Sí, lo veo también en mi entorno. Uno de cada dos o tres amigos está medicado o en terapia.
Y luego están los mayores: un 64% de nuestros ancianos sufre soledad crónica. Antes convivían más con la familia, había comidas los domingos, más tiempo compartido. Hoy no. Hoy vivimos en una sociedad donde todos —hasta el perro, si pudiera— tienen que trabajar para poder pagar el alquiler. Nuestros mayores se han convertido casi en un estorbo, y no porque los queramos menos, sino porque el ritmo de vida los deja fuera. Mi madre tiene 92 años y, muchas veces, cuando me llama, me pide perdón por molestarme. Y me da una vergüenza tremenda. Debería poder llamarme cuando quisiera. Pero ya van con pies de plomo, pensando que están robándote tiempo.

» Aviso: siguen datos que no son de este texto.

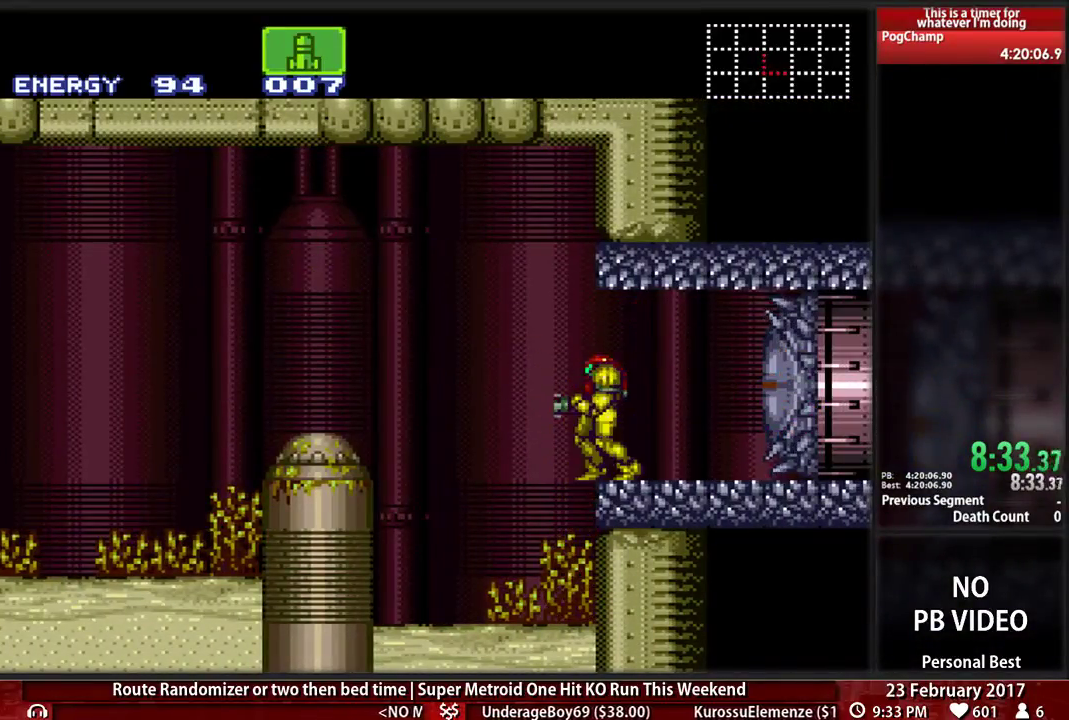
{"dt_ms": 500, "buttons": ["X", "DPAD_LEFT"], "events": [[121, "DPAD_RIGHT", "up"], [224, "DPAD_RIGHT", "down"], [345, "DPAD_RIGHT", "up"], [379, "X", "down"], [483, "DPAD_LEFT", "down"]]}
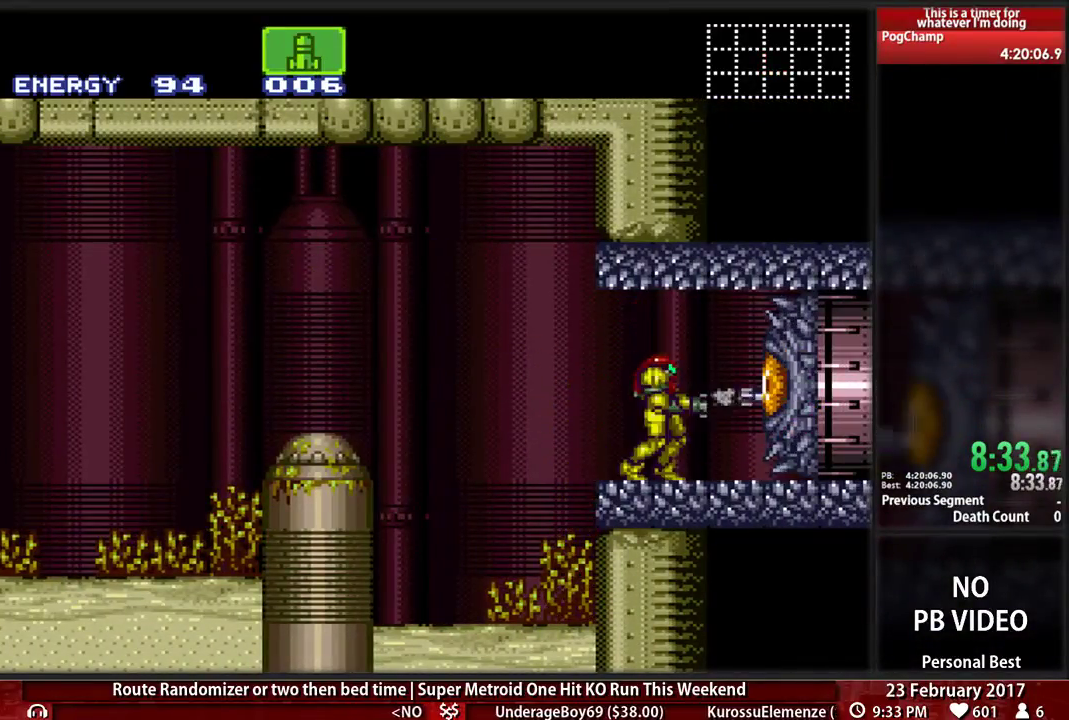
{"dt_ms": 500, "buttons": [], "events": [[17, "X", "up"], [259, "DPAD_LEFT", "up"]]}
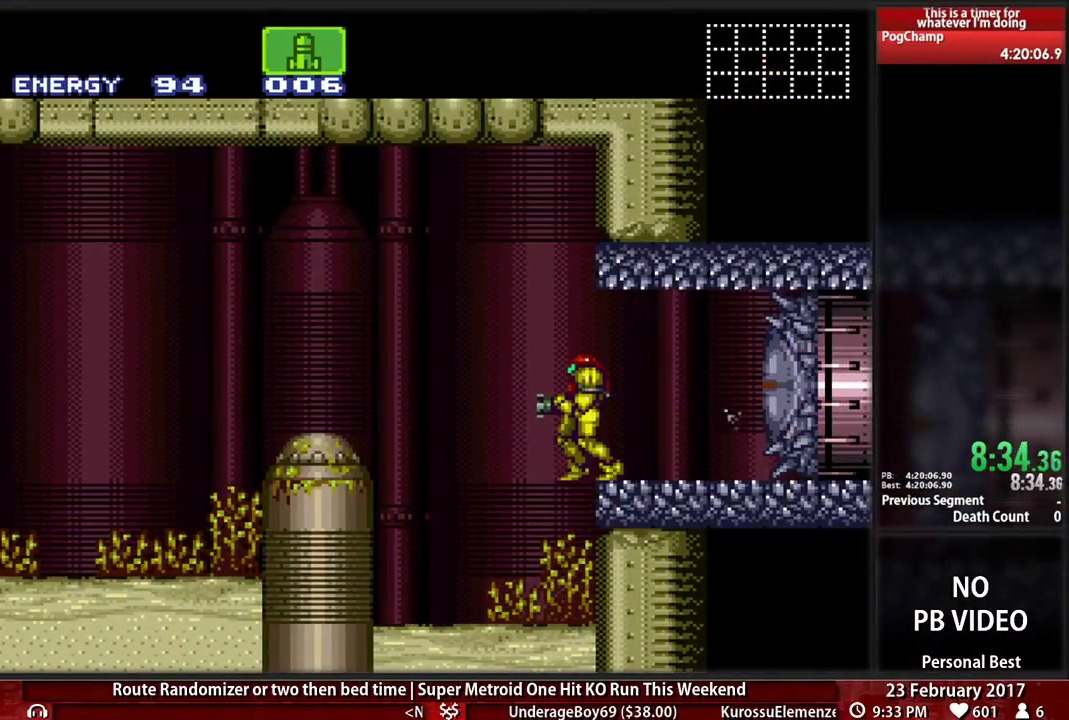
{"dt_ms": 500, "buttons": [], "events": []}
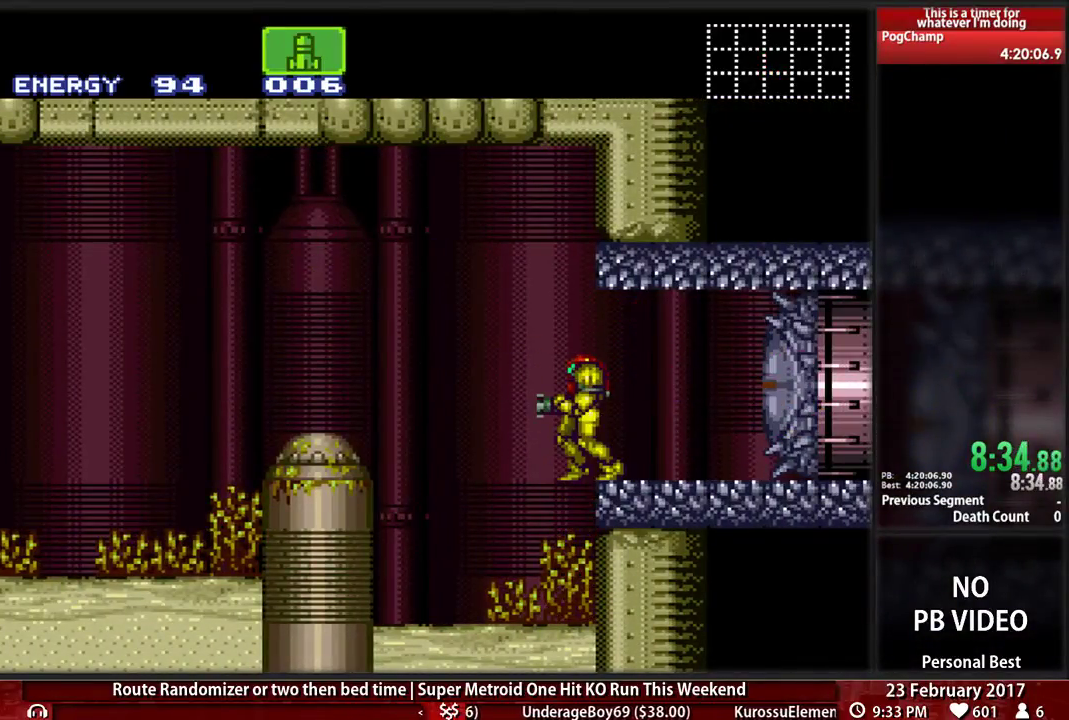
{"dt_ms": 500, "buttons": ["X"], "events": [[121, "DPAD_RIGHT", "down"], [379, "DPAD_RIGHT", "up"], [448, "X", "down"]]}
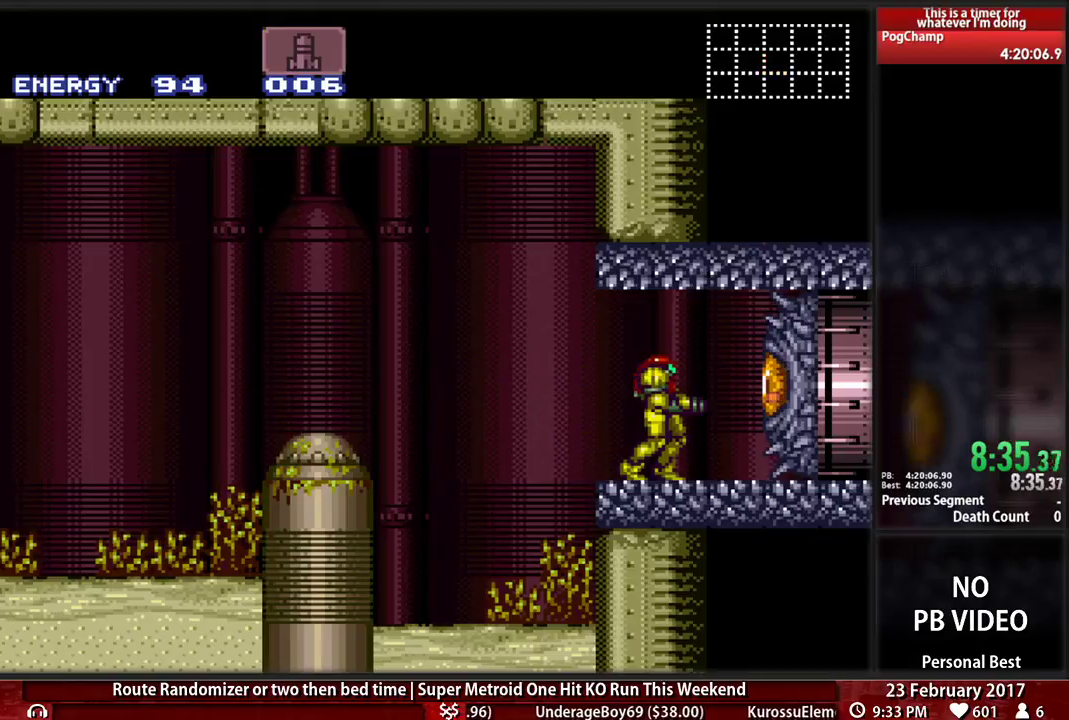
{"dt_ms": 500, "buttons": ["Y"], "events": [[52, "X", "up"], [259, "DPAD_RIGHT", "down"], [379, "DPAD_RIGHT", "up"], [448, "Y", "down"]]}
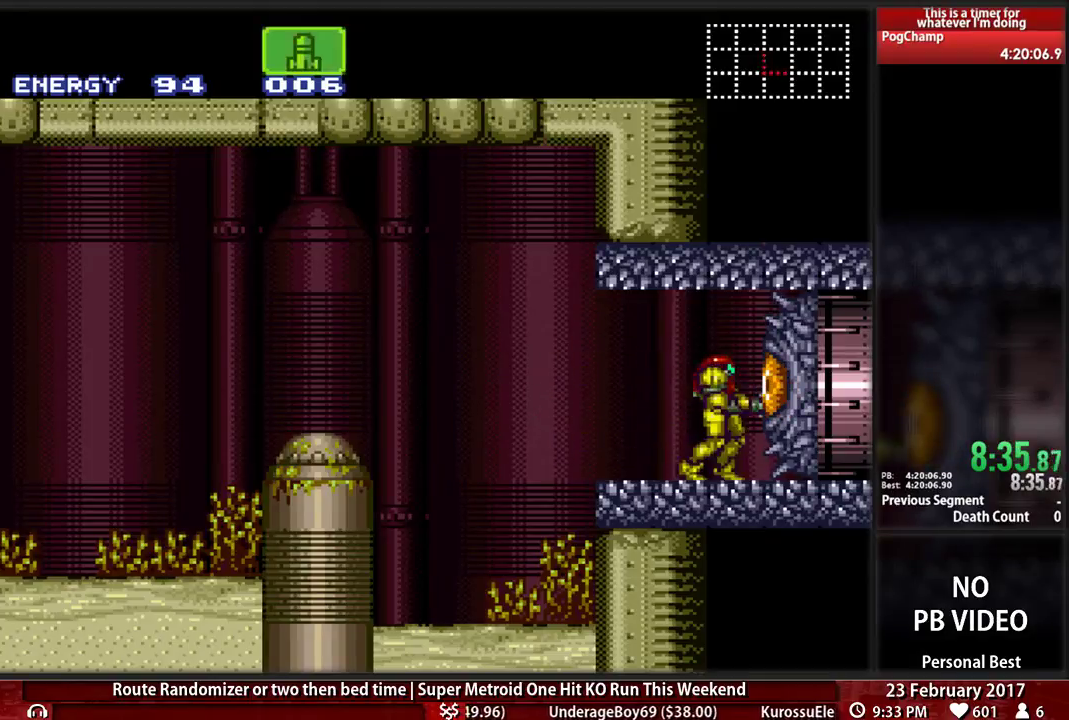
{"dt_ms": 500, "buttons": ["DPAD_DOWN"], "events": [[17, "Y", "up"], [52, "X", "down"], [190, "X", "up"], [310, "DPAD_RIGHT", "down"], [379, "DPAD_RIGHT", "up"], [483, "DPAD_DOWN", "down"]]}
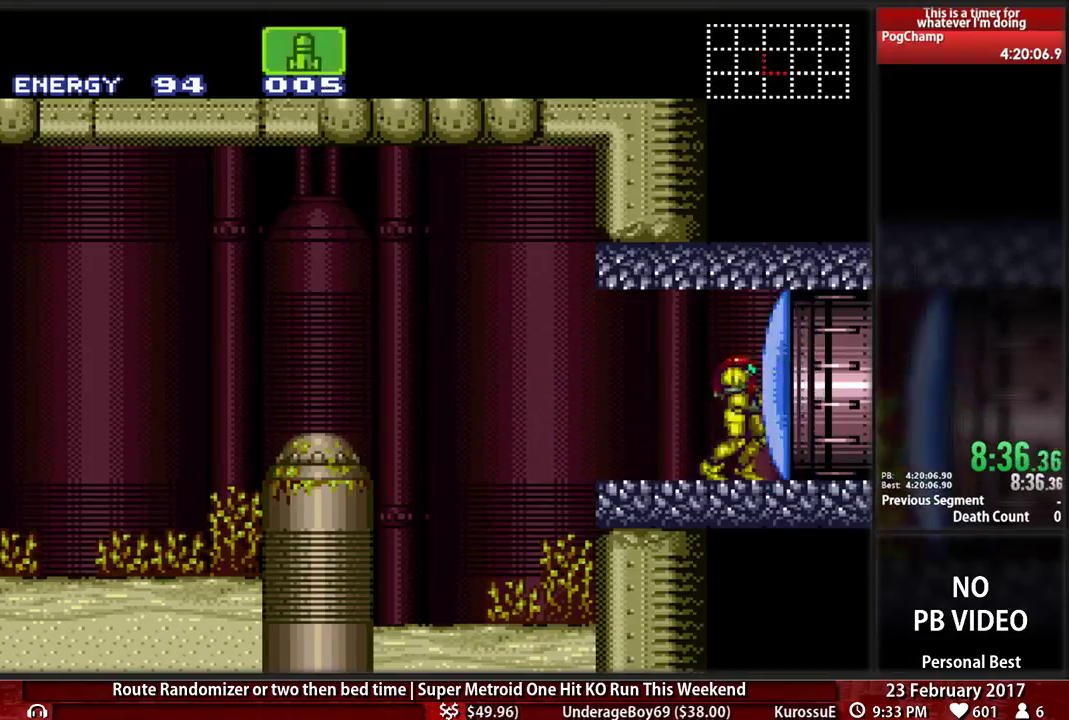
{"dt_ms": 1000, "buttons": ["X", "R1"]}
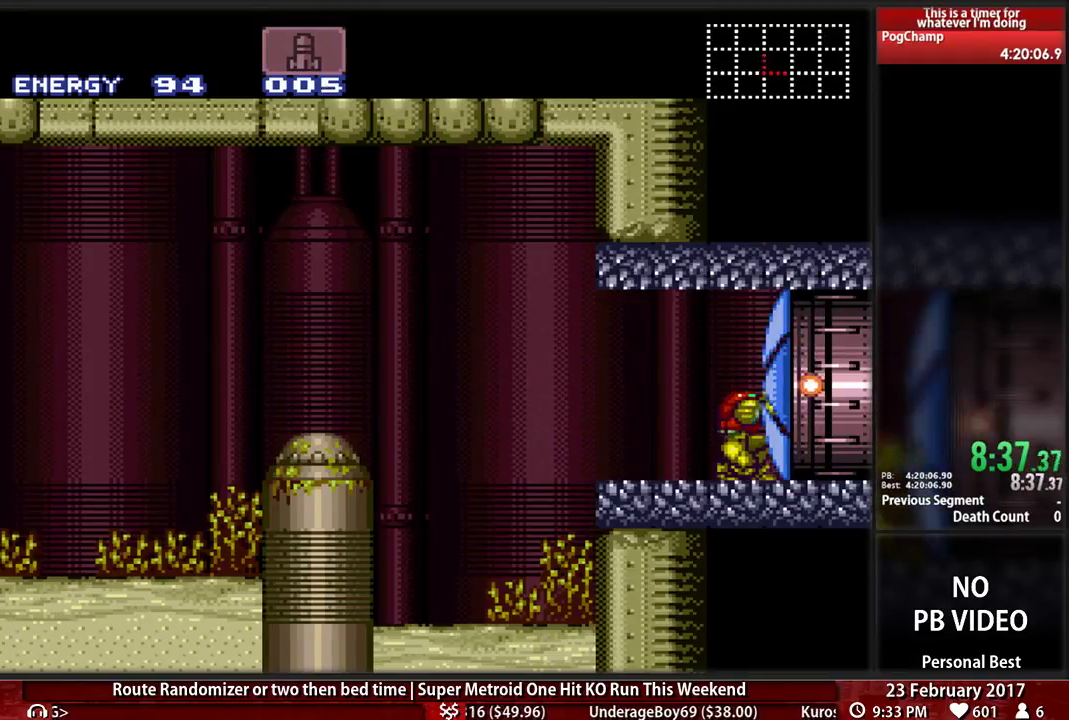
{"dt_ms": 500, "buttons": ["DPAD_RIGHT"], "events": [[17, "DPAD_RIGHT", "down"], [17, "R1", "up"], [17, "X", "up"], [155, "A", "down"], [259, "A", "up"]]}
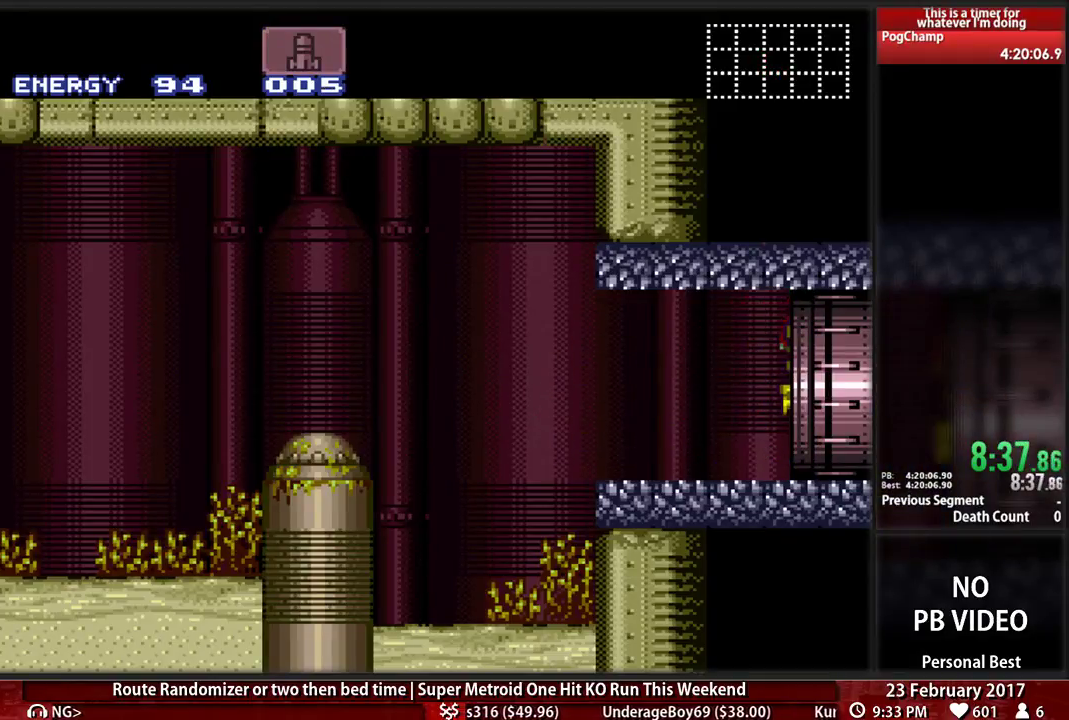
{"dt_ms": 500, "buttons": [], "events": [[155, "DPAD_RIGHT", "up"]]}
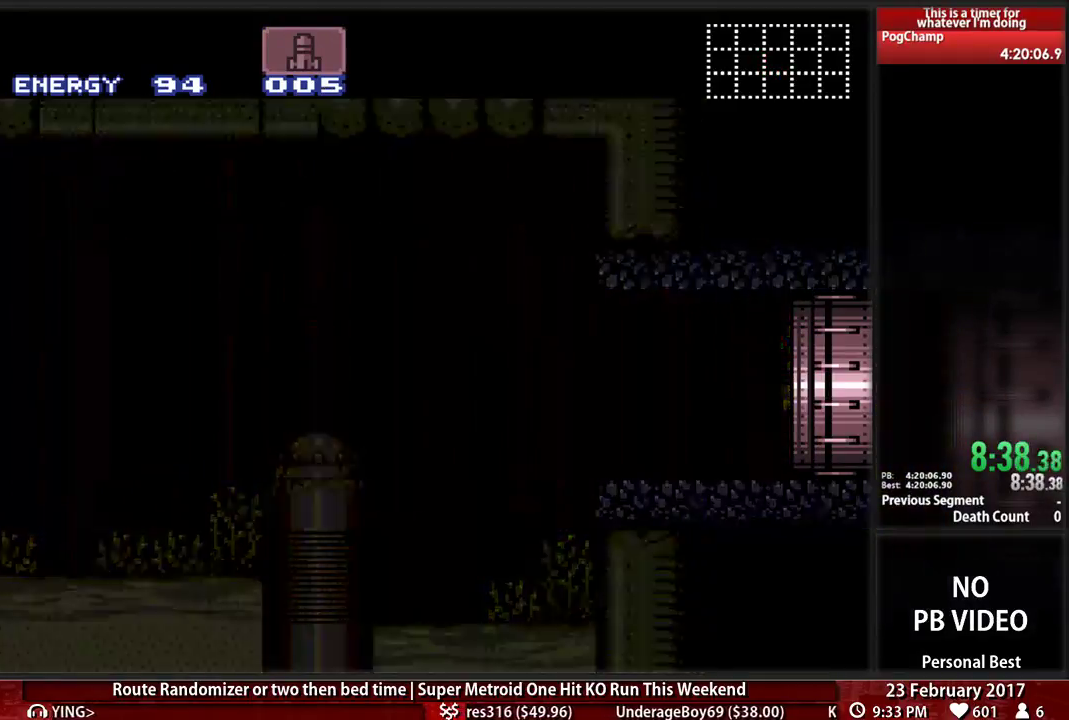
{"dt_ms": 500, "buttons": [], "events": []}
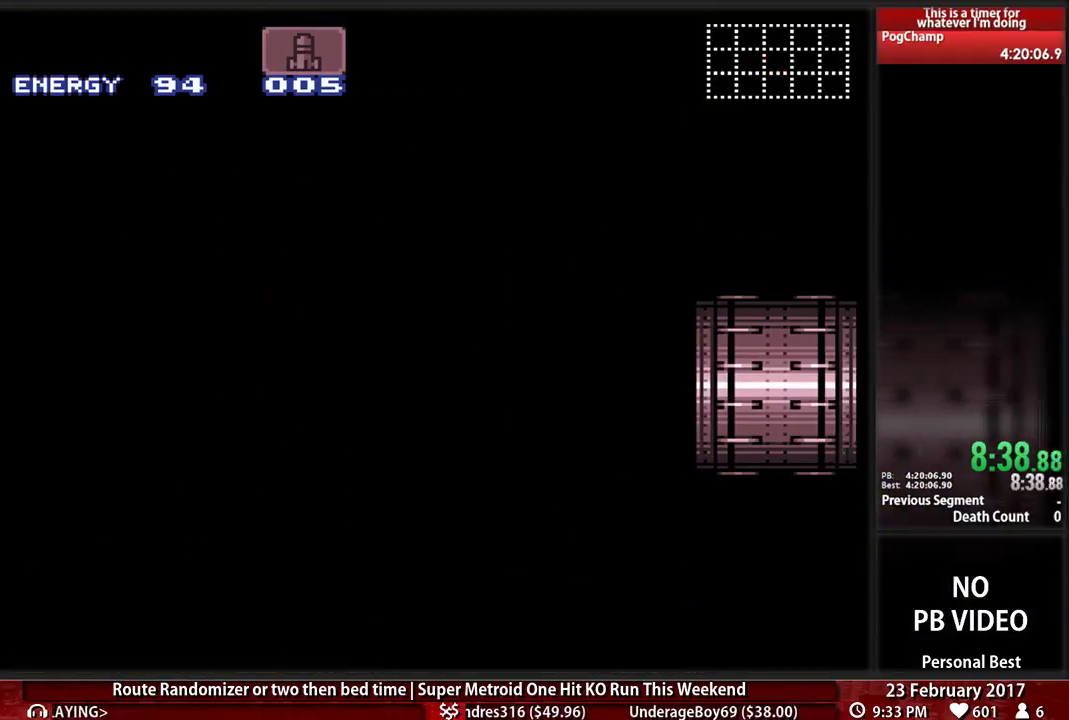
{"dt_ms": 500, "buttons": [], "events": []}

Si pudieras dejar un WhatsApp a una persona fallecida, ¿qué le dirías?
No te voy a dar una respuesta de escritor. Dependería mucho de la persona, pero, por ejemplo, el WhatsApp que más veces he querido mandar es a Silvia, la amiga a la que está dedicada la novela. Y sería tan simple como “te echo de menos”. Lo mismo que le diría a mi madre o a mi hermano si no estuvieran. Al final, eso es lo primero que sientes y lo último que se te va.